4.1.3.7. De conclusie is dat uitsluitend ten aanzien van de bevestiging dat de verzegeling intact was niet is voldaan aan de voorschriften. Dit moet worden aangemerkt als een onherstelbare vormfout als bedoeld in artikel 359a Wetboek van Stafvordering.

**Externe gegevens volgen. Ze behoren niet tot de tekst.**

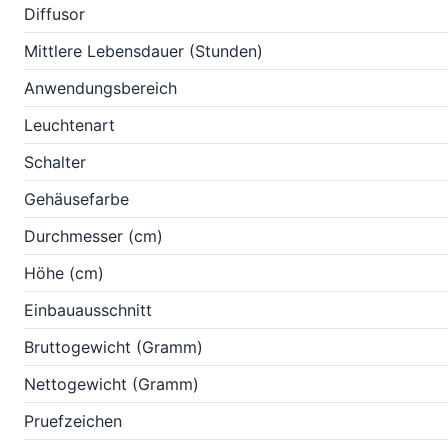
Diffusor
Mittlere Lebensdauer (Stunden)
Anwendungsbereich
Leuchtenart
Schalter
Gehäusefarbe
Durchmesser (cm)
Höhe (cm)
Einbauausschnitt
Bruttogewicht (Gramm)
Nettogewicht (Gramm)
Pruefzeichen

Beoordeeld dient dan te worden of en zo ja welke gevolgen aan dit vormverzuim dienen te worden verbonden. De verzegeling dient om te garanderen dat de test plaatsvindt op monsters die niet zijn gecontamineerd. Uit het proces-verbaal van monstername valt op te maken dat de verbalisant de monsters persoonlijk bij het laboratorium heeft afgegeven. In die omstandigheid behoeft er in beginsel, behoudens indicaties voor het tegendeel, niet aan te worden getwijfeld dat tussen de monstername en de aanbieding bij het laboratorium geen contaminatie heeft plaatsgevonden. Verder blijkt uit het proces-verbaal van monstername dat een derde monstergreep aan de chief-engineer van de [naam schip] is afgegeven ten behoeven van een eventuele contra-expertise. Als de verdachte aan de integriteit van de geteste monsters twijfelde had hij dus een contra-expertise kunnen aanvragen met behulp van het in zijn invloedsfeer bewaarde monster. De verdachte heeft echter geen feiten of omstandigheden aangevoerd die aannemelijk maken dat contaminatie heeft plaatsgevonden, noch heeft hij om contra-expertise gevraagd. In die omstandigheden is het concrete belang dat verdachte heeft bij de geschonden norm zodanig gering dat daaraan geen gevolgen hoeven te worden verbonden. De testresultaten kunnen dus voor het bewijs worden gebruikt.